Address: 66-1304 Mamalahoa Hwy, Waimea, Hawaii
- Read More:
- Parker Ranch (Kona Coast): A Visitor's Guide
Tips and Tours: How to Make the Most of Trip to the Big Island
- By Land: A full day sightseeing tour out of Kona and Waikoloa is the Big Island in a Day Small Group Tour, which explores some of the island's most impressive natural wonders. With a group size limited to 13 people, this 11-hour tour is a more personal alternative, which travels down the Hamakua Coast, stopping at scenic vistas like the Waipio Valley Lookout, Akaka Falls, and Rainbow Falls. The tour also includes a visit to Hawaii Volcanoes National Park, where you will have time to explore its top attractions, like the Thurston Lava Tube and the Jaggar Museum, and later explore the black sands of Punalu'u State Park.
- By Air: Adventure junkies will not want to miss a chance to soar above the stunning Hawaiian landscape in the 45-minute Open-Door Volcanoes Helicopter Flight.
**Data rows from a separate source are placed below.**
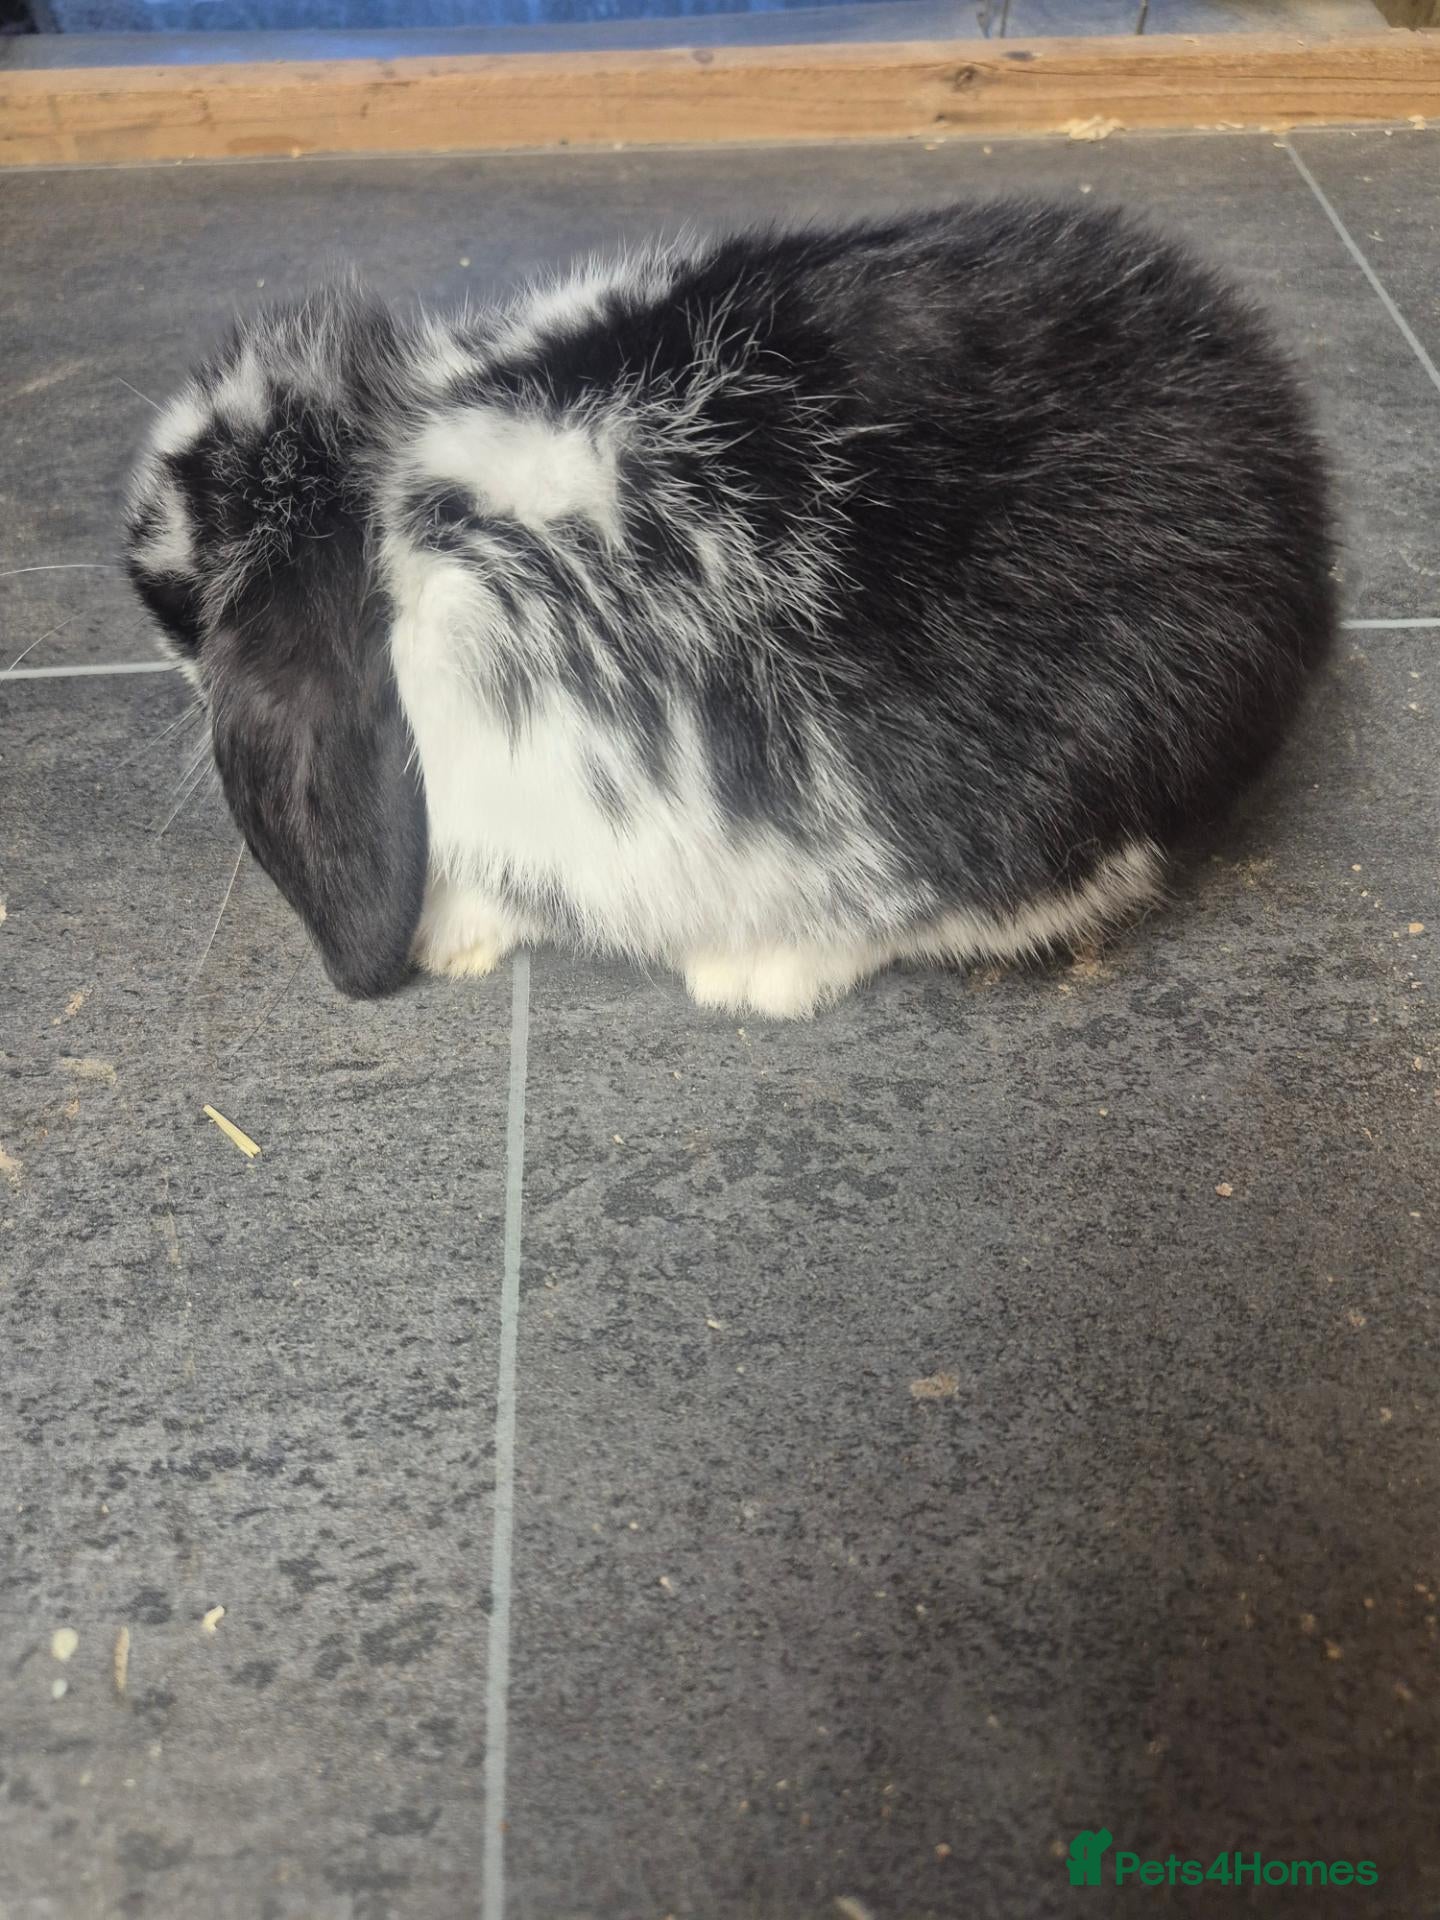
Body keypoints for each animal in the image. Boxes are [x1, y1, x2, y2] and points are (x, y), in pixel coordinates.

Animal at [126, 201, 1335, 1018]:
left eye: (185, 598)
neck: (386, 507)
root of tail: (1296, 516)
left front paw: (447, 939)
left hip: (1046, 813)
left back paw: (753, 975)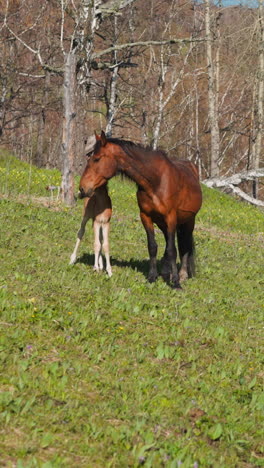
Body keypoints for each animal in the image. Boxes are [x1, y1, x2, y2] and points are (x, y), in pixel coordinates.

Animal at [78, 130, 202, 288]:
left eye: (97, 159)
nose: (82, 188)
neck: (156, 181)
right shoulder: (146, 216)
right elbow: (153, 246)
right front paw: (152, 277)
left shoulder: (171, 217)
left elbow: (172, 250)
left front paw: (175, 283)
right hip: (162, 223)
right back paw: (166, 271)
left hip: (188, 221)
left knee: (185, 246)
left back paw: (182, 274)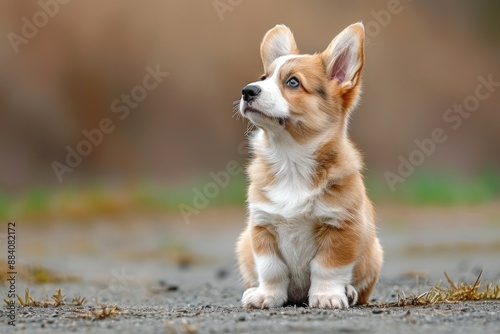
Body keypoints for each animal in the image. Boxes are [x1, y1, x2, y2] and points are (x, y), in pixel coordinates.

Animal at [234, 22, 382, 310]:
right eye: (263, 77)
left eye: (293, 82)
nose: (247, 91)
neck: (291, 158)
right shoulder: (262, 227)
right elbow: (271, 269)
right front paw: (266, 295)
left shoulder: (341, 227)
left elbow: (327, 268)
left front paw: (327, 296)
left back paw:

Taking off from Hilo, this thrilling ride brings you over the island's active volcanoes, where you can feel the heat rising and watch the lava flow into the sea from above. During the flight over some of the island's most beautiful sights, including tropical forests and stunning waterfalls, the pilot provides commentary and fascinating details about the wonders below.
- By Sea: The 2.5-hour Sunset Manta Ray Snorkel Tour is the perfect way to end the day. Providing an unforgettable experience, the tour begins with a cruise into the sunset off the Kona Coast. After enjoying the view, guests are provided with equipment and instruction and then led by a local guide to snorkel among the manta rays in their natural habitat. Snacks and beverages are provided, as well as all equipment.